[Supplied material Boundary: Start]

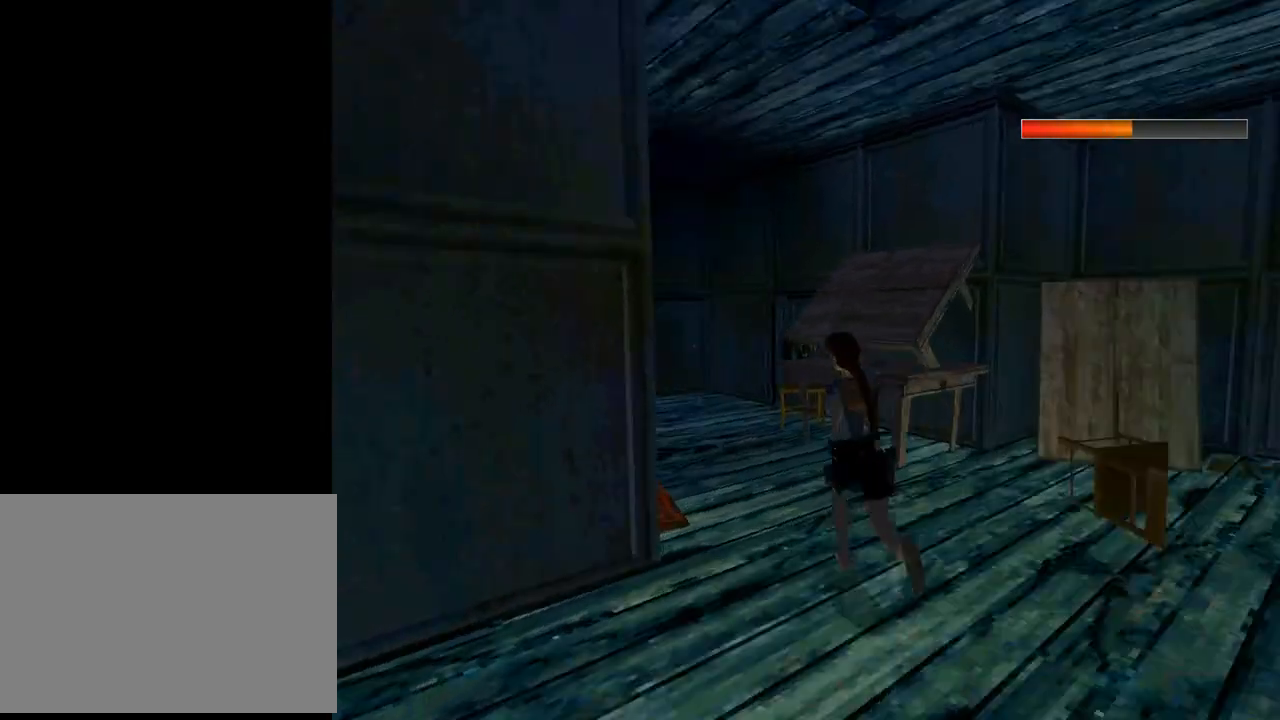
{"buttons": ["DPAD_UP", "DPAD_LEFT"], "left_stick": "center", "events": [[133, "L1", "up"]]}
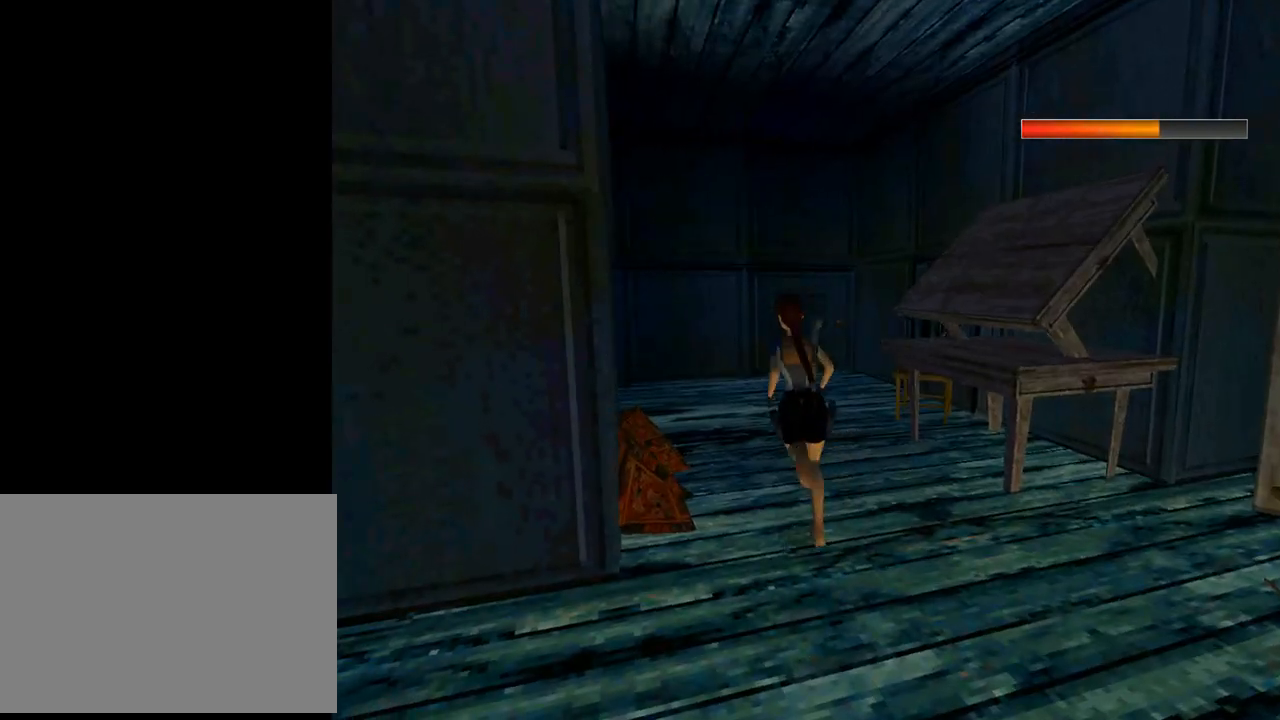
{"buttons": ["DPAD_UP"], "left_stick": "center", "events": [[167, "DPAD_LEFT", "up"], [300, "DPAD_RIGHT", "down"], [433, "DPAD_RIGHT", "up"]]}
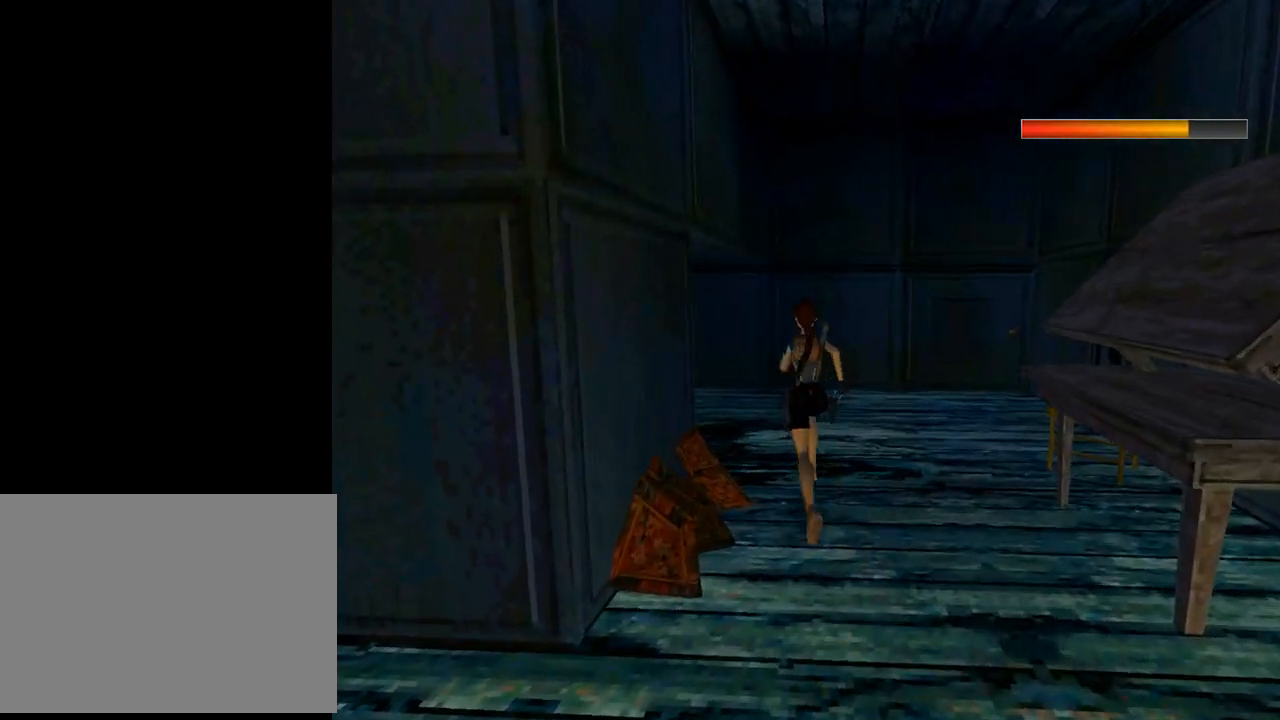
{"buttons": ["DPAD_UP", "DPAD_LEFT"], "left_stick": "center", "events": [[67, "DPAD_LEFT", "down"]]}
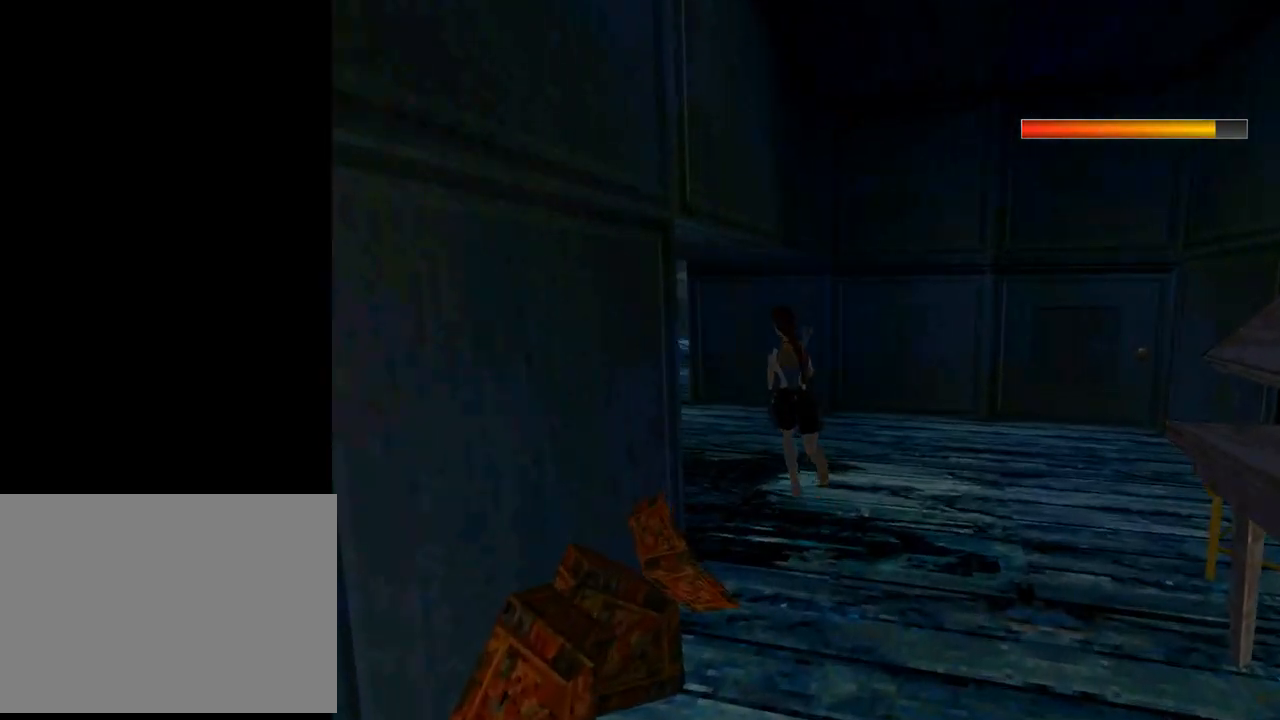
{"buttons": ["DPAD_UP"], "left_stick": "center", "events": [[267, "DPAD_LEFT", "up"], [367, "DPAD_RIGHT", "down"], [400, "DPAD_RIGHT", "up"]]}
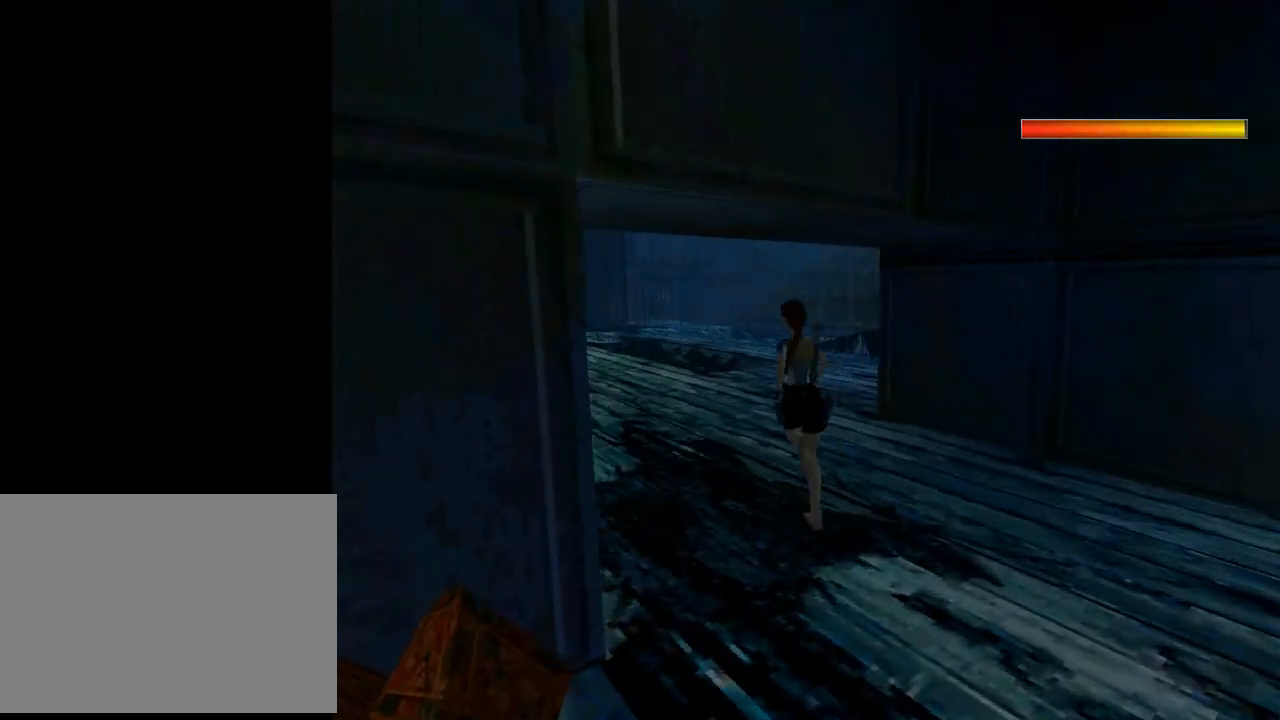
{"buttons": ["DPAD_UP"], "left_stick": "center", "events": []}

[Supplied material Boundary: End]

**What is being asked:** Make an exact copy of the records shown above, without the pictures.

**Response:**
{"buttons": ["DPAD_UP", "DPAD_LEFT"], "left_stick": "center", "events": [[133, "L1", "up"]]}
{"buttons": ["DPAD_UP"], "left_stick": "center", "events": [[167, "DPAD_LEFT", "up"], [300, "DPAD_RIGHT", "down"], [433, "DPAD_RIGHT", "up"]]}
{"buttons": ["DPAD_UP", "DPAD_LEFT"], "left_stick": "center", "events": [[67, "DPAD_LEFT", "down"]]}
{"buttons": ["DPAD_UP"], "left_stick": "center", "events": [[267, "DPAD_LEFT", "up"], [367, "DPAD_RIGHT", "down"], [400, "DPAD_RIGHT", "up"]]}
{"buttons": ["DPAD_UP"], "left_stick": "center", "events": []}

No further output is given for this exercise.